>>

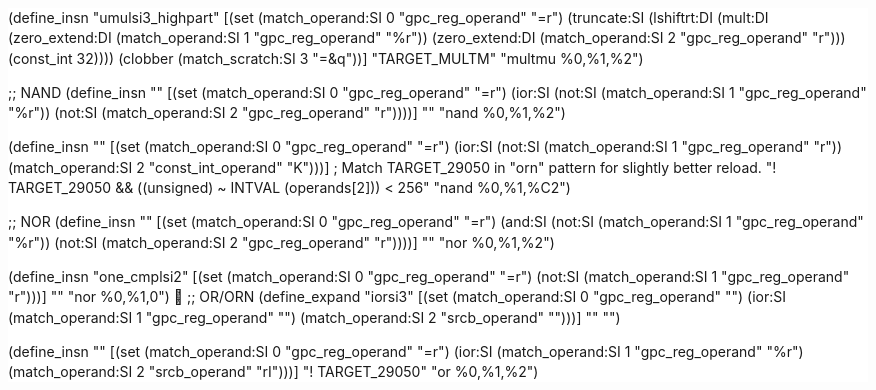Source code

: (define_insn "umulsi3_highpart"
  [(set (match_operand:SI 0 "gpc_reg_operand" "=r")
	(truncate:SI
	 (lshiftrt:DI
	  (mult:DI (zero_extend:DI (match_operand:SI 1 "gpc_reg_operand" "%r"))
		   (zero_extend:DI (match_operand:SI 2 "gpc_reg_operand" "r")))
	  (const_int 32))))
   (clobber (match_scratch:SI 3 "=&q"))]
  "TARGET_MULTM"
  "multmu %0,%1,%2")

;; NAND
(define_insn ""
  [(set (match_operand:SI 0 "gpc_reg_operand" "=r")
	(ior:SI (not:SI (match_operand:SI 1 "gpc_reg_operand" "%r"))
		(not:SI (match_operand:SI 2 "gpc_reg_operand" "r"))))]
  ""
  "nand %0,%1,%2")

(define_insn ""
  [(set (match_operand:SI 0 "gpc_reg_operand" "=r")
	(ior:SI (not:SI (match_operand:SI 1 "gpc_reg_operand" "r"))
		(match_operand:SI 2 "const_int_operand" "K")))]
  ; Match TARGET_29050 in "orn" pattern for slightly better reload.
  "! TARGET_29050 && ((unsigned) ~ INTVAL (operands[2])) < 256"
  "nand %0,%1,%C2")

;; NOR
(define_insn ""
  [(set (match_operand:SI 0 "gpc_reg_operand" "=r")
	(and:SI (not:SI (match_operand:SI 1 "gpc_reg_operand" "%r"))
		(not:SI (match_operand:SI 2 "gpc_reg_operand" "r"))))]
  ""
  "nor %0,%1,%2")

(define_insn "one_cmplsi2"
  [(set (match_operand:SI 0 "gpc_reg_operand" "=r")
	(not:SI (match_operand:SI 1 "gpc_reg_operand" "r")))]
  ""
  "nor %0,%1,0")

;; OR/ORN
(define_expand "iorsi3"
  [(set (match_operand:SI 0 "gpc_reg_operand" "")
	(ior:SI (match_operand:SI 1 "gpc_reg_operand" "")
		(match_operand:SI 2 "srcb_operand" "")))]
  ""
  "")

(define_insn ""
  [(set (match_operand:SI 0 "gpc_reg_operand" "=r")
	(ior:SI (match_operand:SI 1 "gpc_reg_operand" "%r")
		(match_operand:SI 2 "srcb_operand" "rI")))]
  "! TARGET_29050"
  "or %0,%1,%2")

<<

* **BRIEF**
Reproduce the records above line for line without changing anything, and leave out the pictures.

* **SOLUTION BELOW**
Source code

: (define_insn "umulsi3_highpart"
  [(set (match_operand:SI 0 "gpc_reg_operand" "=r")
	(truncate:SI
	 (lshiftrt:DI
	  (mult:DI (zero_extend:DI (match_operand:SI 1 "gpc_reg_operand" "%r"))
		   (zero_extend:DI (match_operand:SI 2 "gpc_reg_operand" "r")))
	  (const_int 32))))
   (clobber (match_scratch:SI 3 "=&q"))]
  "TARGET_MULTM"
  "multmu %0,%1,%2")

;; NAND
(define_insn ""
  [(set (match_operand:SI 0 "gpc_reg_operand" "=r")
	(ior:SI (not:SI (match_operand:SI 1 "gpc_reg_operand" "%r"))
		(not:SI (match_operand:SI 2 "gpc_reg_operand" "r"))))]
  ""
  "nand %0,%1,%2")

(define_insn ""
  [(set (match_operand:SI 0 "gpc_reg_operand" "=r")
	(ior:SI (not:SI (match_operand:SI 1 "gpc_reg_operand" "r"))
		(match_operand:SI 2 "const_int_operand" "K")))]
  ; Match TARGET_29050 in "orn" pattern for slightly better reload.
  "! TARGET_29050 && ((unsigned) ~ INTVAL (operands[2])) < 256"
  "nand %0,%1,%C2")

;; NOR
(define_insn ""
  [(set (match_operand:SI 0 "gpc_reg_operand" "=r")
	(and:SI (not:SI (match_operand:SI 1 "gpc_reg_operand" "%r"))
		(not:SI (match_operand:SI 2 "gpc_reg_operand" "r"))))]
  ""
  "nor %0,%1,%2")

(define_insn "one_cmplsi2"
  [(set (match_operand:SI 0 "gpc_reg_operand" "=r")
	(not:SI (match_operand:SI 1 "gpc_reg_operand" "r")))]
  ""
  "nor %0,%1,0")

;; OR/ORN
(define_expand "iorsi3"
  [(set (match_operand:SI 0 "gpc_reg_operand" "")
	(ior:SI (match_operand:SI 1 "gpc_reg_operand" "")
		(match_operand:SI 2 "srcb_operand" "")))]
  ""
  "")

(define_insn ""
  [(set (match_operand:SI 0 "gpc_reg_operand" "=r")
	(ior:SI (match_operand:SI 1 "gpc_reg_operand" "%r")
		(match_operand:SI 2 "srcb_operand" "rI")))]
  "! TARGET_29050"
  "or %0,%1,%2")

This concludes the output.